** TASK ITEM **
Using the data that follows, give the number of lines where the string "Problema" occurs, and nothing else.

** GIVEN ENTRIES **
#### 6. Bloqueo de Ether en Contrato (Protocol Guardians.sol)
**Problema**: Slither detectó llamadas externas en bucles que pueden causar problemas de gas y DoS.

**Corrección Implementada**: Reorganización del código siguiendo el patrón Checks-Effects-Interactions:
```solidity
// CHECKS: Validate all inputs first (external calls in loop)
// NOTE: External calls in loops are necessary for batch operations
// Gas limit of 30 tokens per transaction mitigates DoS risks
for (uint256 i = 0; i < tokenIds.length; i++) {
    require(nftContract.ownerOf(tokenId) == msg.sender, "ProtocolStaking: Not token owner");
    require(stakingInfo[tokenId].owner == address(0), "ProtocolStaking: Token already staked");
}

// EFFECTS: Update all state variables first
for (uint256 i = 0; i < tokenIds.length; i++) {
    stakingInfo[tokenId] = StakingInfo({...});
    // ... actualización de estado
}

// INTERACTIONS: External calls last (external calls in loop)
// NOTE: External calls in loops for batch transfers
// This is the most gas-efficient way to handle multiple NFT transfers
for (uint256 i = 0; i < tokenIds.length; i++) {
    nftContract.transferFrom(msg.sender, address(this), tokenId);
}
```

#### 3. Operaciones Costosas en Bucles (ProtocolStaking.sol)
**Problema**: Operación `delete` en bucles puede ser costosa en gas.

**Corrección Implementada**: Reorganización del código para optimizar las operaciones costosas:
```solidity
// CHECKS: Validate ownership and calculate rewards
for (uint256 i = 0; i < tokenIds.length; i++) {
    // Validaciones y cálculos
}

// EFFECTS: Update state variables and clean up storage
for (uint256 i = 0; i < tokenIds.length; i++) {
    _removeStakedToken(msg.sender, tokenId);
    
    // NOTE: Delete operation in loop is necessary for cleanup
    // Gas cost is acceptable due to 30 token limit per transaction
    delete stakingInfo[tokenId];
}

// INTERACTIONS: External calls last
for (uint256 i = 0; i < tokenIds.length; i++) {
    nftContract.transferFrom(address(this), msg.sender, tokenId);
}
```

** SOLVED PROBLEM **
2